RECORDED INFORMATION
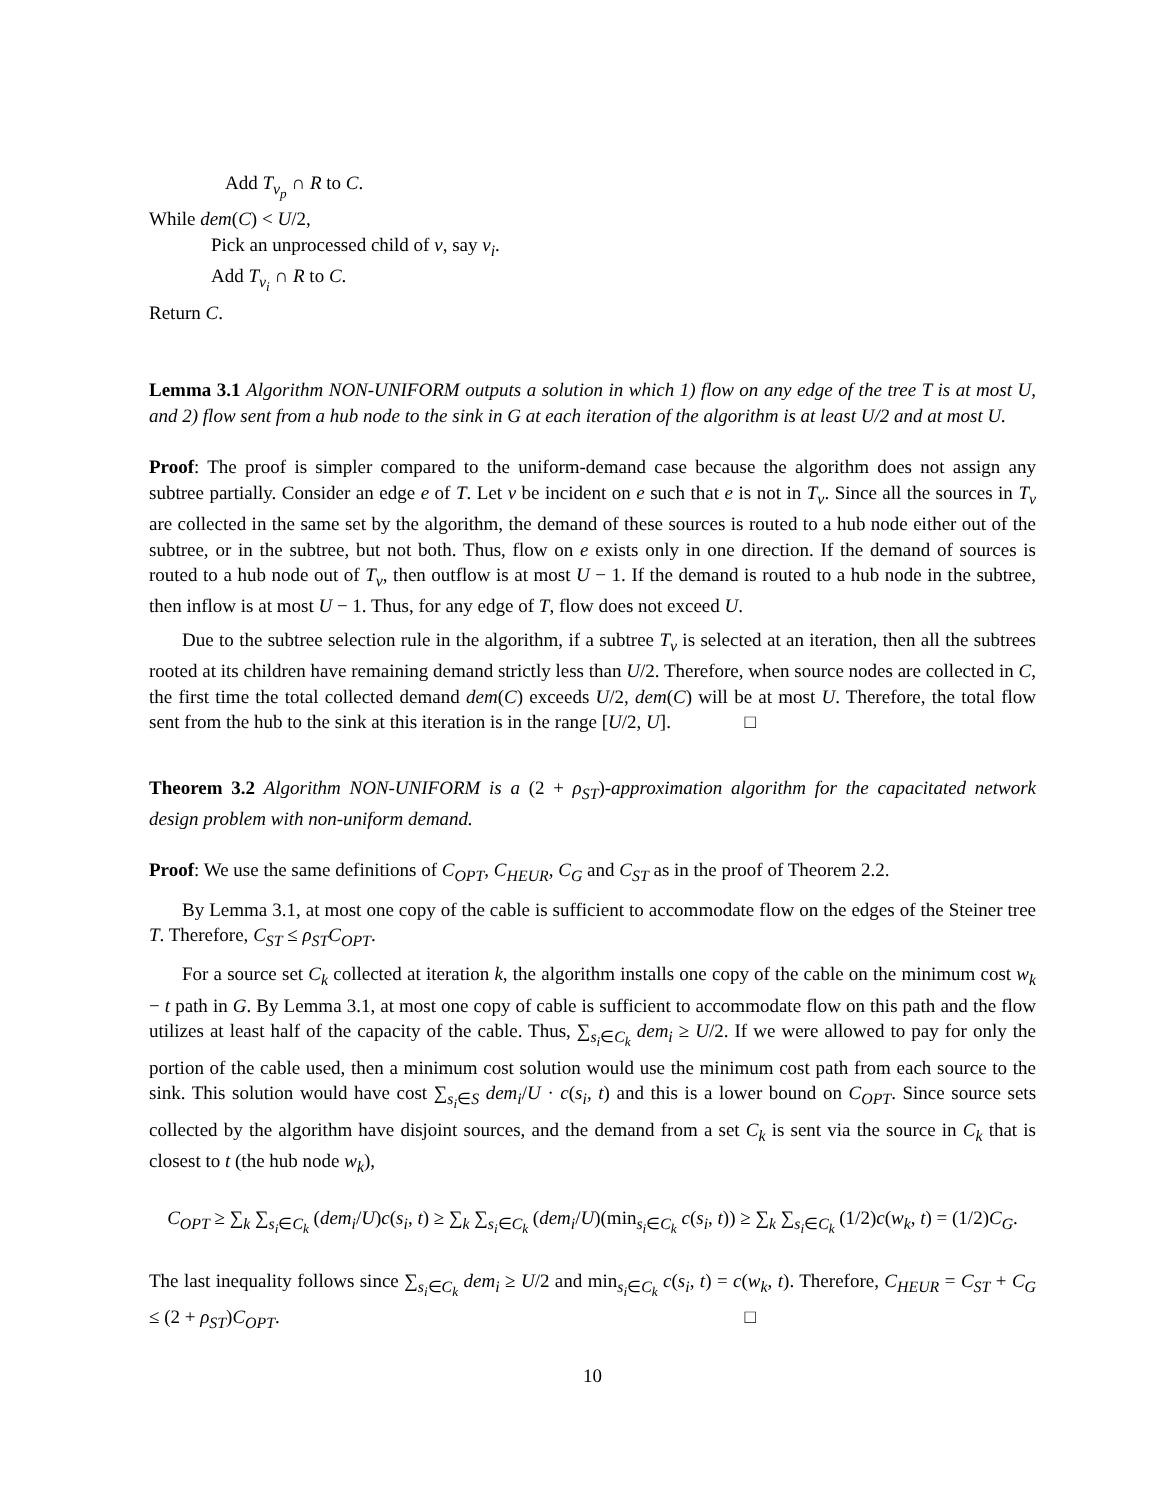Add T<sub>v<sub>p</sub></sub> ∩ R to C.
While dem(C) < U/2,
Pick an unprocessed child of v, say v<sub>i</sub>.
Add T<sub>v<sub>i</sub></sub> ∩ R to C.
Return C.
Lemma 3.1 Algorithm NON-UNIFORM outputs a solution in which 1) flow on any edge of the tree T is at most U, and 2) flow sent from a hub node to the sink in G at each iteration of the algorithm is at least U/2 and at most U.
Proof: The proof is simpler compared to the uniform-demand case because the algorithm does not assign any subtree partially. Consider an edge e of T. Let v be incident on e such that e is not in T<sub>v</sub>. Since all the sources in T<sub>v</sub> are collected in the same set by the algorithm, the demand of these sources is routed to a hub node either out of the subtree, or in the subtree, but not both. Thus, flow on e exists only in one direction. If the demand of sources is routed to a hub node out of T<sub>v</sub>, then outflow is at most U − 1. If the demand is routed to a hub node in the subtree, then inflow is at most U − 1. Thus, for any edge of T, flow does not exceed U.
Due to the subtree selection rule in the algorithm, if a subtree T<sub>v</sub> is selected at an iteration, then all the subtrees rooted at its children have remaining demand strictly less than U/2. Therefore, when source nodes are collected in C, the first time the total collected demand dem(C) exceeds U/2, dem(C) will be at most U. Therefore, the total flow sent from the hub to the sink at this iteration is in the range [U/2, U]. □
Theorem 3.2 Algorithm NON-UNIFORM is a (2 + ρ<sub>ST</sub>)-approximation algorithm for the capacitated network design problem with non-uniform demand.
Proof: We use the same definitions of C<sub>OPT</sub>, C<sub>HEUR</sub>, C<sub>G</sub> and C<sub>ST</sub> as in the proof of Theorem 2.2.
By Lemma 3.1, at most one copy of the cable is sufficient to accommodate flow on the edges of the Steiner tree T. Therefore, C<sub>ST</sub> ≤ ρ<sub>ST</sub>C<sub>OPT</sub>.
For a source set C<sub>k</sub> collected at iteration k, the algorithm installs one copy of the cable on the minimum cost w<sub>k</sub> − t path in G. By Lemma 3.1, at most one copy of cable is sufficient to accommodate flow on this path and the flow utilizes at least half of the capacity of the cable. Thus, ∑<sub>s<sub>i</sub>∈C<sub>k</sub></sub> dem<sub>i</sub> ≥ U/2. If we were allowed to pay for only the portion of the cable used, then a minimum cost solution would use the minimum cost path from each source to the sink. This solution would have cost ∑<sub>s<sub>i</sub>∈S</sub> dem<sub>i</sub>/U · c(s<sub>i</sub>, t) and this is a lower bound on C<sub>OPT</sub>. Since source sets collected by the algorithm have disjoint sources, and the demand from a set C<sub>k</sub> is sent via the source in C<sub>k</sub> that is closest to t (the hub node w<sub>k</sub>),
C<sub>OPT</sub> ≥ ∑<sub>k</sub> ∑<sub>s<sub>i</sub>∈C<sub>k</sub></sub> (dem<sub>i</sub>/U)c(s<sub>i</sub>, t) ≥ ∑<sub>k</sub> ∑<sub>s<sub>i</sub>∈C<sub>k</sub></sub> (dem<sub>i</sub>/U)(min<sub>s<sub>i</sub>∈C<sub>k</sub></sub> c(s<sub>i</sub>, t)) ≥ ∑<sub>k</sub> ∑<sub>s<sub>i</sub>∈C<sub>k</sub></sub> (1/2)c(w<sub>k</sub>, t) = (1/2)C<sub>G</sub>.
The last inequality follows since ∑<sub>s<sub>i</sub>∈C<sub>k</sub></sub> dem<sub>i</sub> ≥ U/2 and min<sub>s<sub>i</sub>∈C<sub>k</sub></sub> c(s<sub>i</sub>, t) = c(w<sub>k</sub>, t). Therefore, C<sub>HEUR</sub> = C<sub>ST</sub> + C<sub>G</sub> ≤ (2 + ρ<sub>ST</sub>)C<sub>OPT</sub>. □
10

==

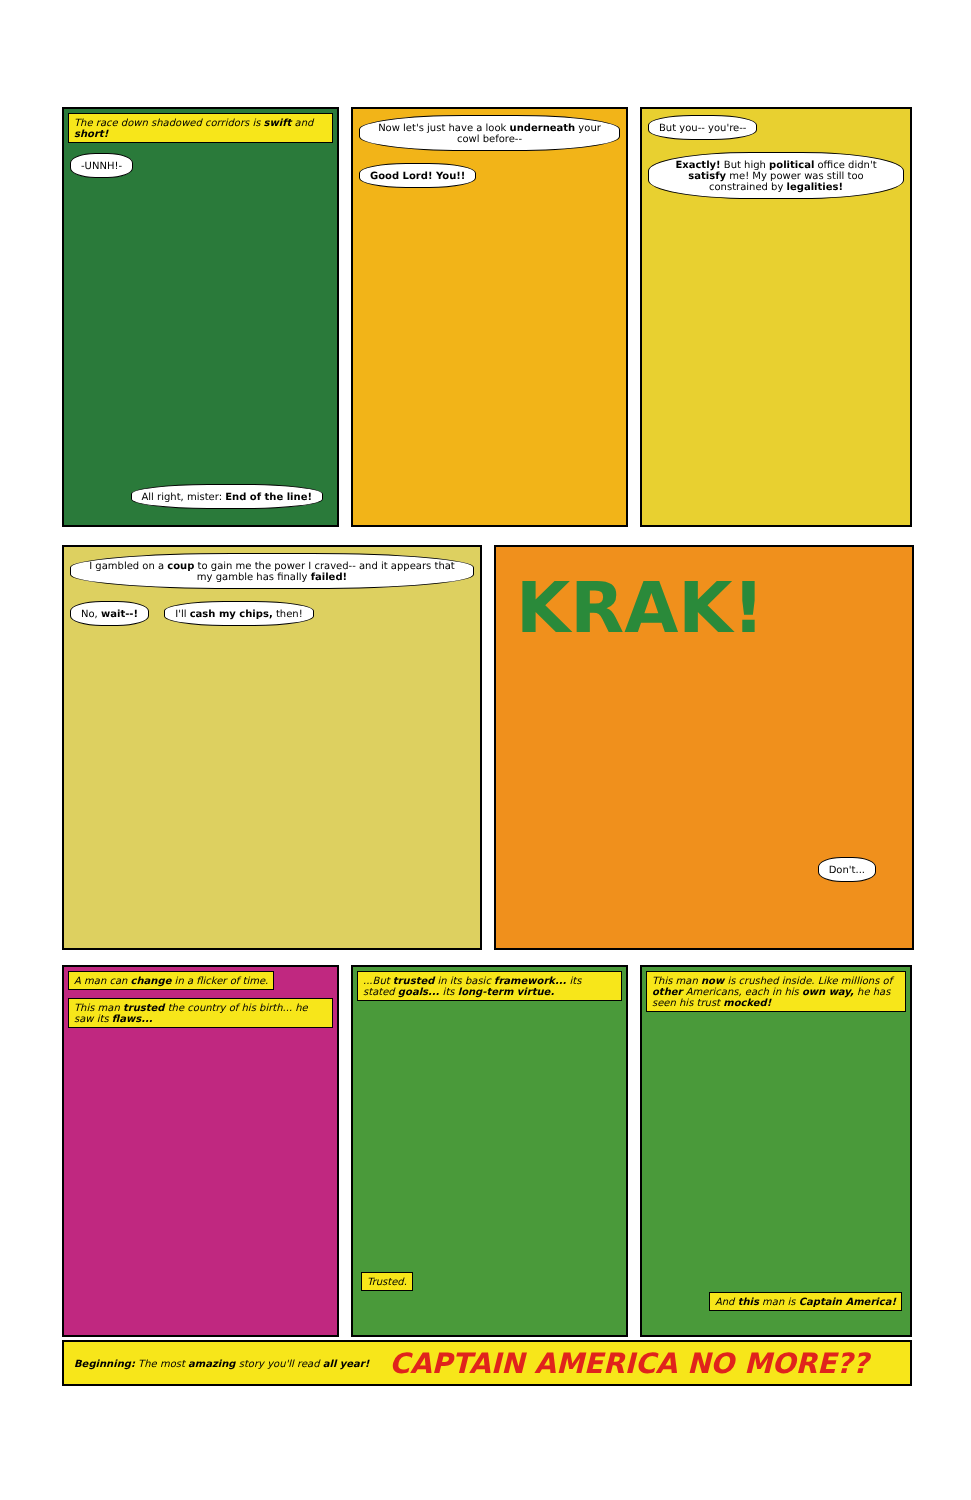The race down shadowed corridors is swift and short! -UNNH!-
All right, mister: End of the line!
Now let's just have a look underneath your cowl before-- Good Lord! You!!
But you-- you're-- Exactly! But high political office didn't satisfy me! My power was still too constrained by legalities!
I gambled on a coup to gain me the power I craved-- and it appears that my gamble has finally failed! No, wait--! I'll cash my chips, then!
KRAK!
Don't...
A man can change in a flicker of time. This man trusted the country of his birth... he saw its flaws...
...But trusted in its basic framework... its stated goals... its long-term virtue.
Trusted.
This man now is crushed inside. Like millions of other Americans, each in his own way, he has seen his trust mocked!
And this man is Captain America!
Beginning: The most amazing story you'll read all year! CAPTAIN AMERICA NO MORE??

TASK DETAILS
Beginning at the line above with "Theorem 3.2 Algorithm" and finishing at the line with "By Lemma 3.1, at most one copy of the", return each line exactly and return nothing else.

RESPONSE BELOW
Theorem 3.2 Algorithm NON-UNIFORM is a (2 + ρ<sub>ST</sub>)-approximation algorithm for the capacitated network design problem with non-uniform demand.
Proof: We use the same definitions of C<sub>OPT</sub>, C<sub>HEUR</sub>, C<sub>G</sub> and C<sub>ST</sub> as in the proof of Theorem 2.2.
By Lemma 3.1, at most one copy of the cable is sufficient to accommodate flow on the edges of the Steiner tree T. Therefore, C<sub>ST</sub> ≤ ρ<sub>ST</sub>C<sub>OPT</sub>.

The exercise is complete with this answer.